Tier: Simple (short, matches simple indicator keywords)
eco → deepseek/deepseek-chat ($0.28/M input)
auto → google/gemini-2.5-flash ($0.30/M input)
premium → openai/gpt-4o ($2.50/M input)Prompt: "Prove step by step that quicksort has O(n log n) average complexity.
Analyze edge cases and compare with mergesort."
Tier: Reasoning (reasoning markers: "prove", "step by step", "analyze", "compare")
eco → deepseek/deepseek-reasoner ($0.28/M input)
auto → xai/grok-4-fast-reasoning ($0.20/M input)

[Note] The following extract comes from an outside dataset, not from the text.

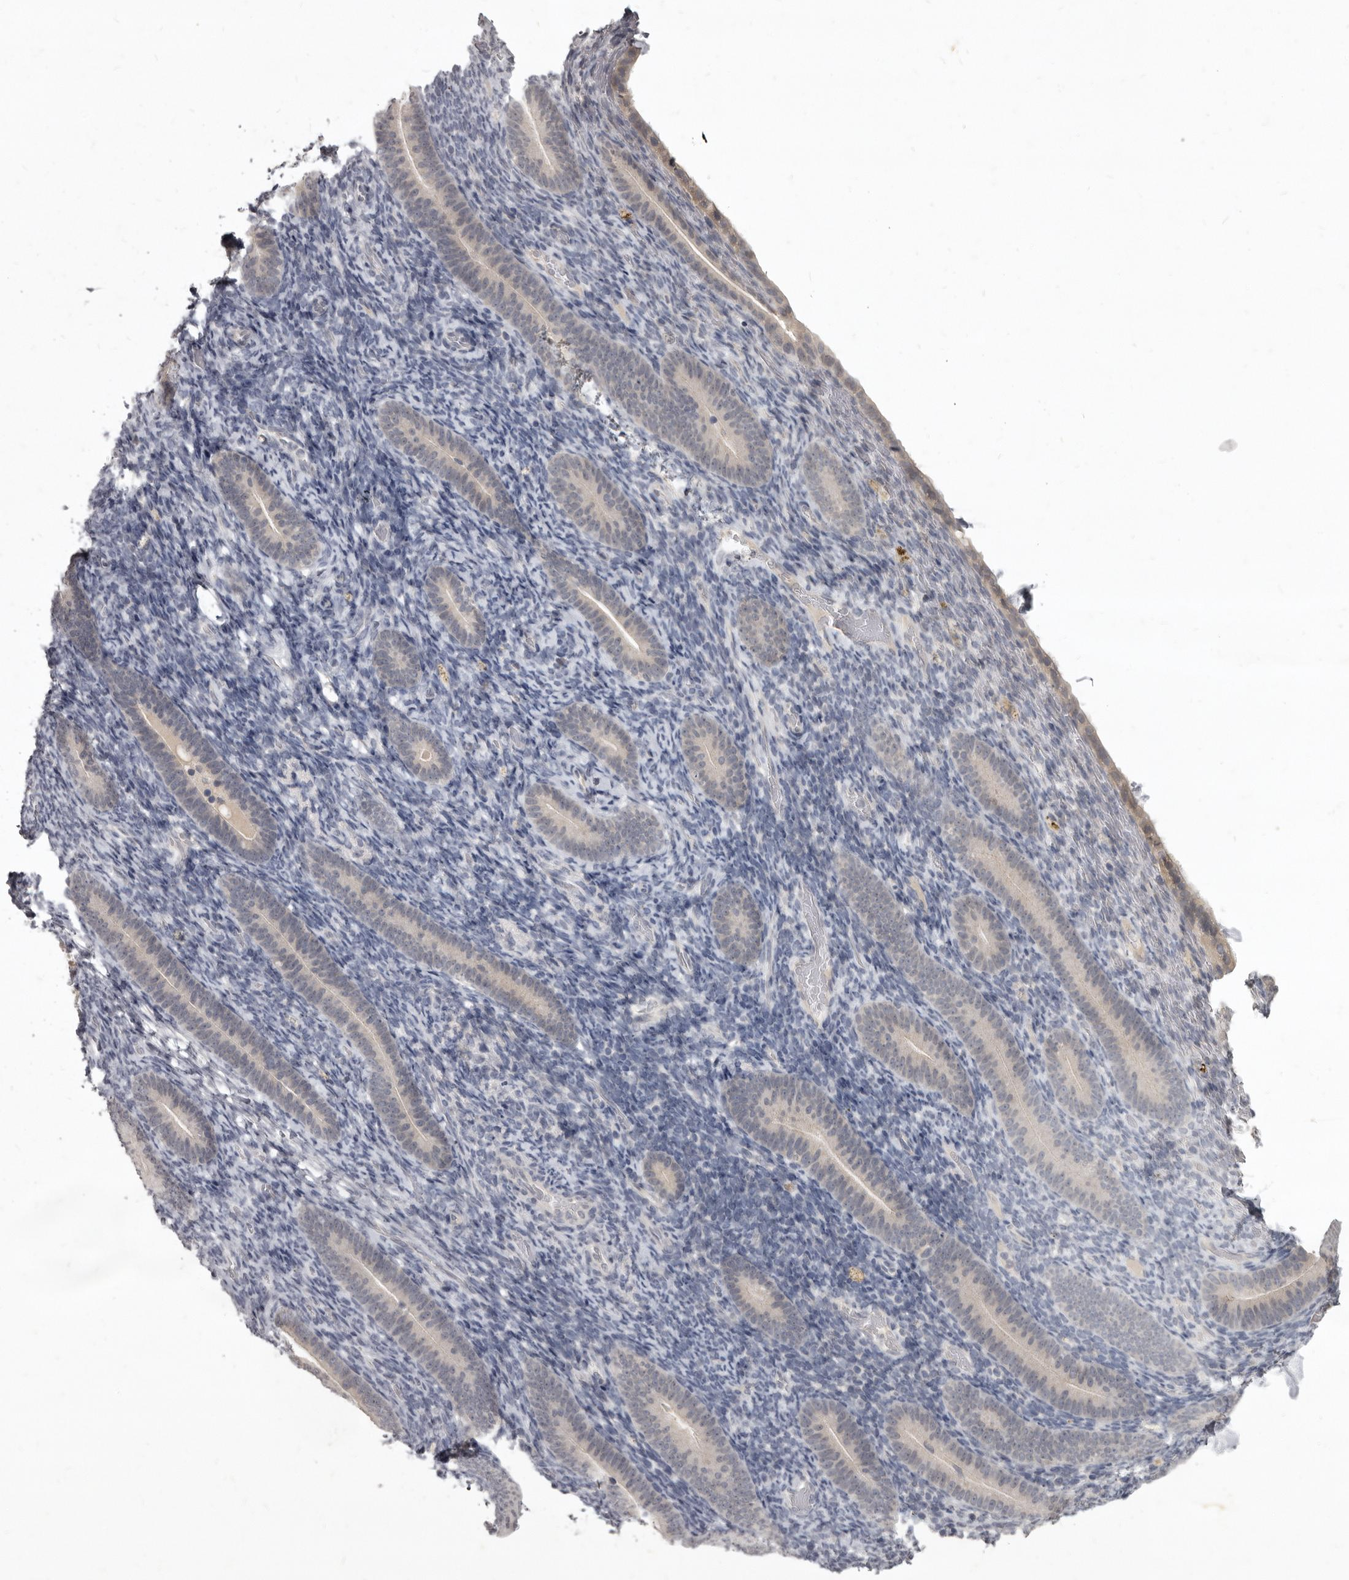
{"staining": {"intensity": "negative", "quantity": "none", "location": "none"}, "tissue": "endometrium", "cell_type": "Cells in endometrial stroma", "image_type": "normal", "snomed": [{"axis": "morphology", "description": "Normal tissue, NOS"}, {"axis": "topography", "description": "Endometrium"}], "caption": "Immunohistochemistry photomicrograph of normal endometrium: human endometrium stained with DAB (3,3'-diaminobenzidine) reveals no significant protein positivity in cells in endometrial stroma.", "gene": "SULT1E1", "patient": {"sex": "female", "age": 51}}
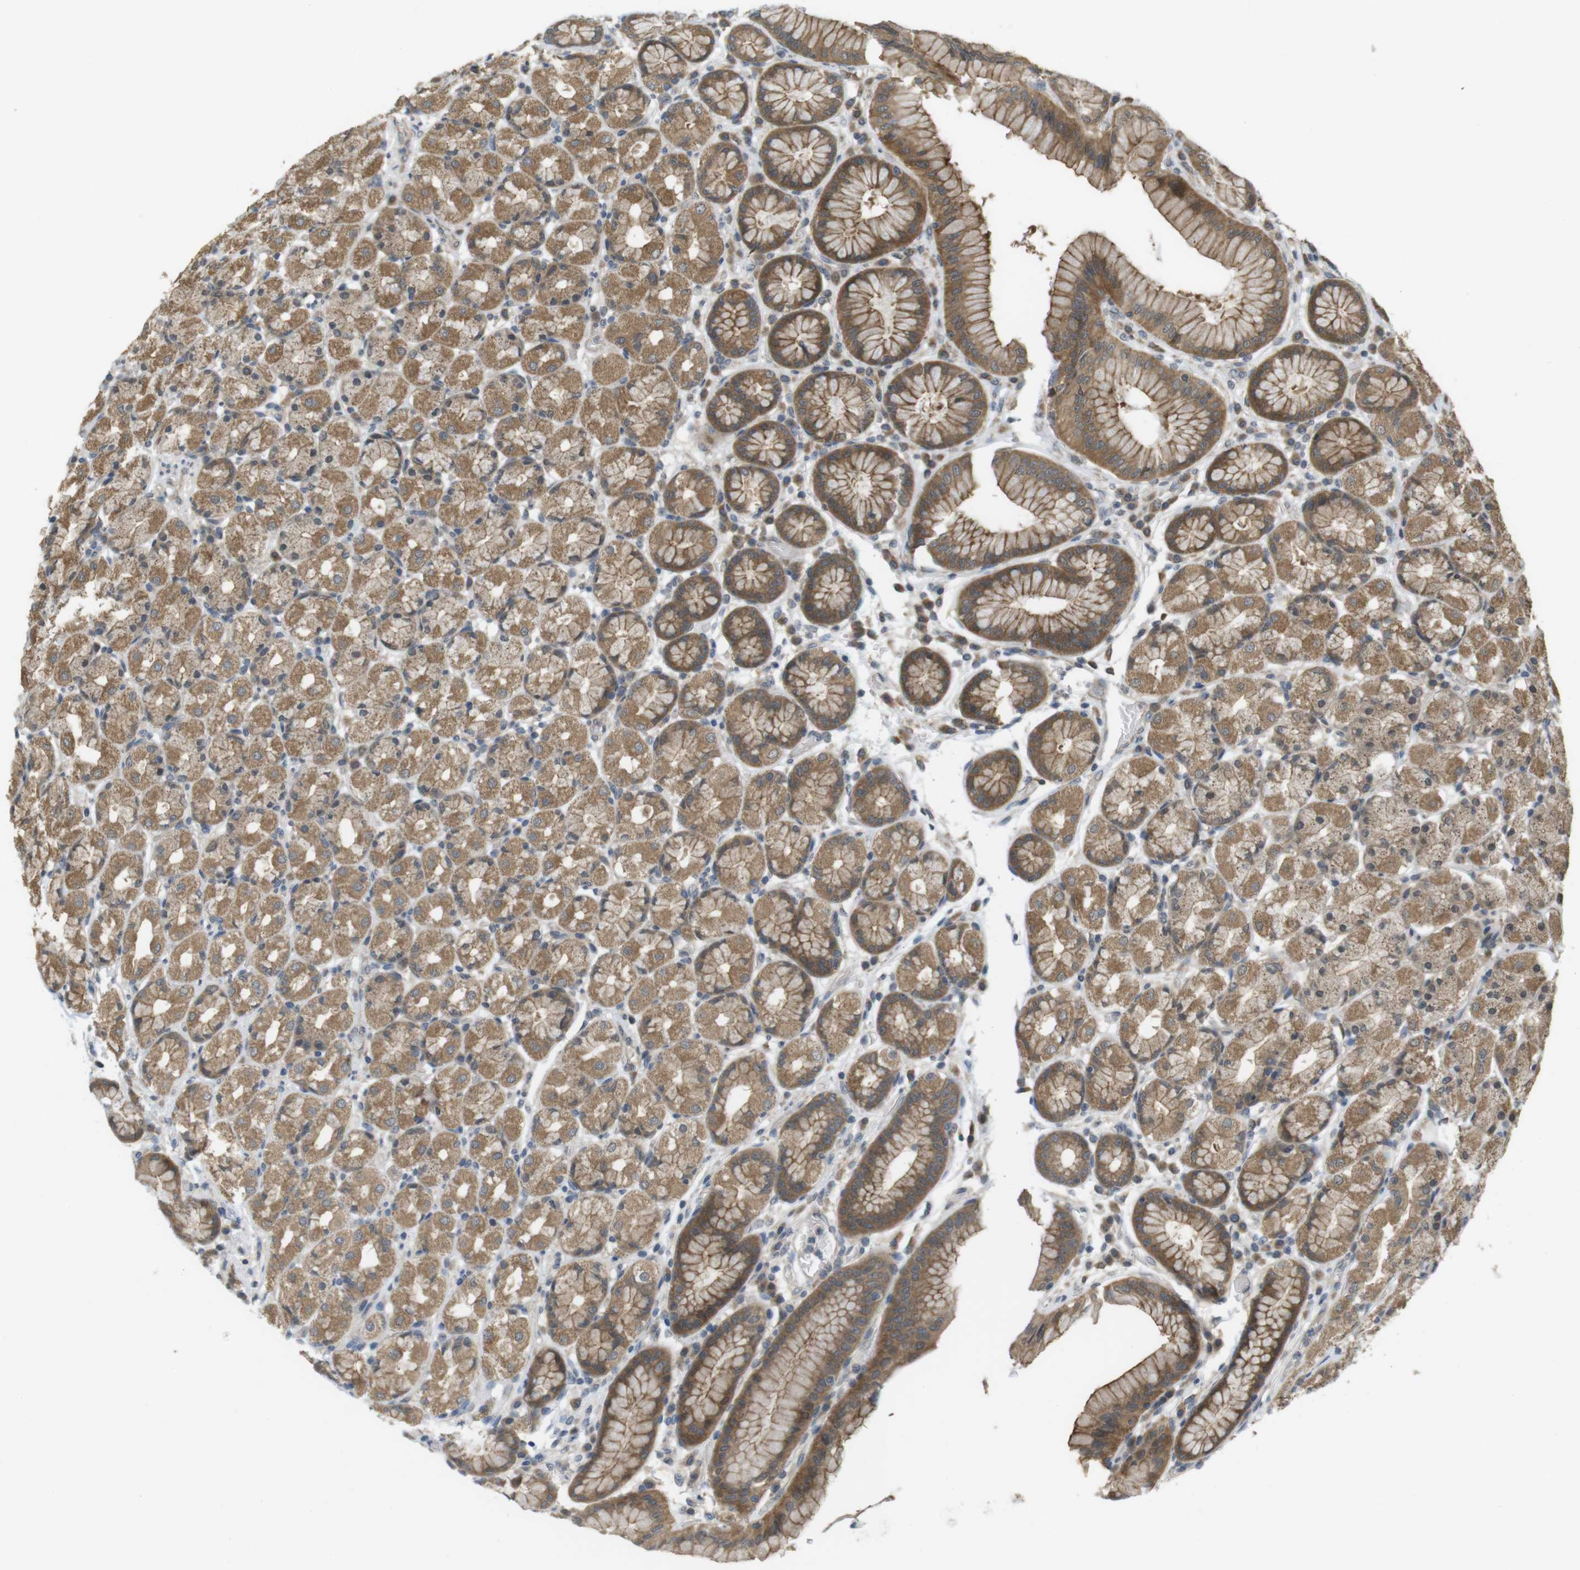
{"staining": {"intensity": "moderate", "quantity": ">75%", "location": "cytoplasmic/membranous"}, "tissue": "stomach", "cell_type": "Glandular cells", "image_type": "normal", "snomed": [{"axis": "morphology", "description": "Normal tissue, NOS"}, {"axis": "topography", "description": "Stomach, upper"}], "caption": "Immunohistochemical staining of benign stomach reveals >75% levels of moderate cytoplasmic/membranous protein positivity in about >75% of glandular cells.", "gene": "RNF130", "patient": {"sex": "male", "age": 68}}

premium → openai/o3 ($2.00/M input)Note
The router classifies based on user message content only. System messages and assistant turns do not affect the score.
Bypassing the router
To use a specific model, pass its full ID directly:
{
"model": "anthropic/claude-opus-4-20250514",
"messages": [...]
}Or use a short alias:
{
"model": "opus",
"messages": [...]
}See GET /v1/models for the full list of model IDs.